**PROBLEM TO SOLVE**
The records below are split into lines. How many of those lines contain the string "metal"? Reply with the number only.

---------- RECORD SET

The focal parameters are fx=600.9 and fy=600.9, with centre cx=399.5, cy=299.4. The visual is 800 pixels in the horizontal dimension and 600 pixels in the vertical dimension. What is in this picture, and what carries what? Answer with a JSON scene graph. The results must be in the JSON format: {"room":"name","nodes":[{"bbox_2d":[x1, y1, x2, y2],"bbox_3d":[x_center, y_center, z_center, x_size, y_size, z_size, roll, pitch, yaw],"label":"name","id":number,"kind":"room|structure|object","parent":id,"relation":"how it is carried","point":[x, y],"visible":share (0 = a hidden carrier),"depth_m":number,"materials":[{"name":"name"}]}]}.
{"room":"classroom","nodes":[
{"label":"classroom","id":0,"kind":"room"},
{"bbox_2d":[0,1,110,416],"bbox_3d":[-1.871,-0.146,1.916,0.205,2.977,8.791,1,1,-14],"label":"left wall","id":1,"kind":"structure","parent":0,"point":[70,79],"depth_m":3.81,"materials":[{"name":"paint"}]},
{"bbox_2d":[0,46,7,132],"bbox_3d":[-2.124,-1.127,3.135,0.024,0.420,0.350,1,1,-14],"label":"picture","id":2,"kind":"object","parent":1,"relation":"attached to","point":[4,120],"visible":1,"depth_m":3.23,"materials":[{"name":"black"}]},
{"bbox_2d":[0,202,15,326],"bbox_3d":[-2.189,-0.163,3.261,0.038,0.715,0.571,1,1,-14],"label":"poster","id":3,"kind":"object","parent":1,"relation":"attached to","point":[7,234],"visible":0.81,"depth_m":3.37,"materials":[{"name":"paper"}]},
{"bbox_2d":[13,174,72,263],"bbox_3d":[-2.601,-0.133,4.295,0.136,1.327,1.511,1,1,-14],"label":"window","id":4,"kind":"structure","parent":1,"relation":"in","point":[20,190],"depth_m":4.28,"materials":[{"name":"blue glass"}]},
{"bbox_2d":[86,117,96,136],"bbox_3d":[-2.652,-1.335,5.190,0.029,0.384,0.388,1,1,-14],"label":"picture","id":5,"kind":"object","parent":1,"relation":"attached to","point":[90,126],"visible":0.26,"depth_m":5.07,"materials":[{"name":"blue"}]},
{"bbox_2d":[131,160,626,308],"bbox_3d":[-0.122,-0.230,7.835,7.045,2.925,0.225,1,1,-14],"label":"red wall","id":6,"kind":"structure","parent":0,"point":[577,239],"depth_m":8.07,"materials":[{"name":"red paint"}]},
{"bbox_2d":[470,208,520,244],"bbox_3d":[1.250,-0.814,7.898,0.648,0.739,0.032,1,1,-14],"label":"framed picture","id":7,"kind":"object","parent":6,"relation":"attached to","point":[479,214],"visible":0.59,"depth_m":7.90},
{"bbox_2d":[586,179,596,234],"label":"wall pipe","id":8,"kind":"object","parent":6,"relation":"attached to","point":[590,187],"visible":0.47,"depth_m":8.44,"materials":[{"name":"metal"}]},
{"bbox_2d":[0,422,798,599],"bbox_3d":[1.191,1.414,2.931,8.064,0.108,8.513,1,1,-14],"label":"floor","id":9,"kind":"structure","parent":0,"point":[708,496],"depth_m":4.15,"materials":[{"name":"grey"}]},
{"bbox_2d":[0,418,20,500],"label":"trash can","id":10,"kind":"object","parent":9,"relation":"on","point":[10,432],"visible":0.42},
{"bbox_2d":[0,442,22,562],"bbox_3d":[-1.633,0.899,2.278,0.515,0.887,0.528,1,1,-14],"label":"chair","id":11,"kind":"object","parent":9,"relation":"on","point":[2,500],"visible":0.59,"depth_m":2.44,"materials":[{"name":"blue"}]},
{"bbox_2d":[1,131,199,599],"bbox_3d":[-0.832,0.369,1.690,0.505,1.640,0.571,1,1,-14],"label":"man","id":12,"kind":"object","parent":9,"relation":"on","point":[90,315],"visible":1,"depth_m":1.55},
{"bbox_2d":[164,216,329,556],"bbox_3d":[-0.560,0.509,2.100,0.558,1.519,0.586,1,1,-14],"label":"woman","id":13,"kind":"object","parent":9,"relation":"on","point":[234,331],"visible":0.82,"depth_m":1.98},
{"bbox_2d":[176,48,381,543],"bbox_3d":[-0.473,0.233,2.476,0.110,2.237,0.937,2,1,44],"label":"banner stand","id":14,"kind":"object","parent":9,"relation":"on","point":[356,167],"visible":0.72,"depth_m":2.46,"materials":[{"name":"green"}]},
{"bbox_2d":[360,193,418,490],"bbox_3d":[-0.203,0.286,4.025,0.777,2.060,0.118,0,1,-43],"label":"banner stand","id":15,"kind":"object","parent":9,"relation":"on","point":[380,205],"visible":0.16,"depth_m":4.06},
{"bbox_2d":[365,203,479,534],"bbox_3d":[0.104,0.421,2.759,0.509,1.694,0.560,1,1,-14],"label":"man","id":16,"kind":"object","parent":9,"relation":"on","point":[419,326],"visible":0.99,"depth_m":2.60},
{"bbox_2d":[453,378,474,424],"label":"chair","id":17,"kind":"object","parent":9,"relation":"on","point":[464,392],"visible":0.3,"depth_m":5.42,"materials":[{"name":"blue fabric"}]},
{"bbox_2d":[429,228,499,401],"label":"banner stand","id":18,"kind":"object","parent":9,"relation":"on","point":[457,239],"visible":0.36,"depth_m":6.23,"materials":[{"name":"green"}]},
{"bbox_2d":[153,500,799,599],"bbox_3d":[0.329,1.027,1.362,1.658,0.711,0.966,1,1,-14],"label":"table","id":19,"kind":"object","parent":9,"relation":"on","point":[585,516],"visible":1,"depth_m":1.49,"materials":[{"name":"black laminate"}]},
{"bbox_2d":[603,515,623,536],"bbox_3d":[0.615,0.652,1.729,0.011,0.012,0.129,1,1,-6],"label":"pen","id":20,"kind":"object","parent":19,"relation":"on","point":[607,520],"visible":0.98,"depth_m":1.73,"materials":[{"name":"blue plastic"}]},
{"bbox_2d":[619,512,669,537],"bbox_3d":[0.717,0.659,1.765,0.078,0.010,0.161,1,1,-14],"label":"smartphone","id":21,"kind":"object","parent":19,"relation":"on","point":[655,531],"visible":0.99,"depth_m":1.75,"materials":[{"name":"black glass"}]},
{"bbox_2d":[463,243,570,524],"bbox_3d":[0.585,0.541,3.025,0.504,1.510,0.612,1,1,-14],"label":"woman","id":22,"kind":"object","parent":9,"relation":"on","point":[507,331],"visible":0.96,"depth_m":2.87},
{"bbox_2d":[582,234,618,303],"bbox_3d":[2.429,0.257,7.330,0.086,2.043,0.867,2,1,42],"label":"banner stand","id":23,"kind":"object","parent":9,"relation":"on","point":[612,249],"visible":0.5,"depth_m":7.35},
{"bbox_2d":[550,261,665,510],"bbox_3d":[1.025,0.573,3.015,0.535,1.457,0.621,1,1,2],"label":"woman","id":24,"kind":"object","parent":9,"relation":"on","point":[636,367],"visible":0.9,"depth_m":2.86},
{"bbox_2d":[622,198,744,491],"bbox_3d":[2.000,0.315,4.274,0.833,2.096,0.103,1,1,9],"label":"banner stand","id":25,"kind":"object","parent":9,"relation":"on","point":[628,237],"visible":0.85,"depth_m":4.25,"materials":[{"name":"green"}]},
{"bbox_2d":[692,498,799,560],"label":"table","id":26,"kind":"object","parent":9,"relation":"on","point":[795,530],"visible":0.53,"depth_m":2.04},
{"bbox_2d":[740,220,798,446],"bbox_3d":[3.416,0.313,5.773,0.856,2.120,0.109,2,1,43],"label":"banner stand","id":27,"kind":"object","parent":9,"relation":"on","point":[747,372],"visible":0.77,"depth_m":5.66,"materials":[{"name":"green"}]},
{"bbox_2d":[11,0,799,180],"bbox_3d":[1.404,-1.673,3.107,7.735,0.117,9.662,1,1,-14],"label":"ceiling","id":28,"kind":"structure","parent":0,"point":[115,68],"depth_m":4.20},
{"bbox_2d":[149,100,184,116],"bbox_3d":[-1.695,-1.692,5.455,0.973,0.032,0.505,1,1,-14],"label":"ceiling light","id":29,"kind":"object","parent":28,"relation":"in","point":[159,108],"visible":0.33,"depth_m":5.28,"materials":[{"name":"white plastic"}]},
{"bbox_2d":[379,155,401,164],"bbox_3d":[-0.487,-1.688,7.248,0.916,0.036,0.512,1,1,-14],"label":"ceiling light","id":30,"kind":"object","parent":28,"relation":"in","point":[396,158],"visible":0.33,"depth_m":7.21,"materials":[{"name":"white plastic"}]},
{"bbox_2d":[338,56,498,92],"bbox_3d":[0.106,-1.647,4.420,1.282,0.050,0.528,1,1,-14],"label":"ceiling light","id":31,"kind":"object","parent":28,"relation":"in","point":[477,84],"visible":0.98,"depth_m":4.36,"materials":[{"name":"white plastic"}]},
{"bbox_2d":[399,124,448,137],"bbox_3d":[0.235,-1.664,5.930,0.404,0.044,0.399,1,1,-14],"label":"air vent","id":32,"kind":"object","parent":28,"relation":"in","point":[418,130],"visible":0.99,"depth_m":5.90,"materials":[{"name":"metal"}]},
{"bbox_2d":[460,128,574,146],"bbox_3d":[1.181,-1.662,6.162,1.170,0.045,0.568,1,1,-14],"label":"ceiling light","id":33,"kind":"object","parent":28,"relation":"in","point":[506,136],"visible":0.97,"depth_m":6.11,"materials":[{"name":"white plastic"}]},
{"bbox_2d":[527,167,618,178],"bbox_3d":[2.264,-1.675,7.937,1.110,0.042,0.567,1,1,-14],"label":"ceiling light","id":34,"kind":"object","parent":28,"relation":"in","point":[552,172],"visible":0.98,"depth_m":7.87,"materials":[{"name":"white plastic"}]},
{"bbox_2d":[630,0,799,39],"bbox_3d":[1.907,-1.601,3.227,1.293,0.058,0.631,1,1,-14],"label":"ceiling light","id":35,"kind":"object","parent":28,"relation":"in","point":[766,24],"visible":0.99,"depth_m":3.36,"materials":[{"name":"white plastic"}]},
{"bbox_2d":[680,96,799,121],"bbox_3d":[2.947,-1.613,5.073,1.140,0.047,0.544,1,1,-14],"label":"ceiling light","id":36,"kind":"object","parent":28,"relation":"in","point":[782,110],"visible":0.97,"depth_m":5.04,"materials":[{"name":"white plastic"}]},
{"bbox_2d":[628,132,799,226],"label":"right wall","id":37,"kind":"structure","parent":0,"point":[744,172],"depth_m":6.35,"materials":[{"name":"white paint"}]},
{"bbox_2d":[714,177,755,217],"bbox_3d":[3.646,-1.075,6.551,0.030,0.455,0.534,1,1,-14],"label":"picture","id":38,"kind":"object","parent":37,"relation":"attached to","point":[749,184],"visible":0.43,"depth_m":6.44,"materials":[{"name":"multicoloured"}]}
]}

--------------------

**TASK RESPONSE**
2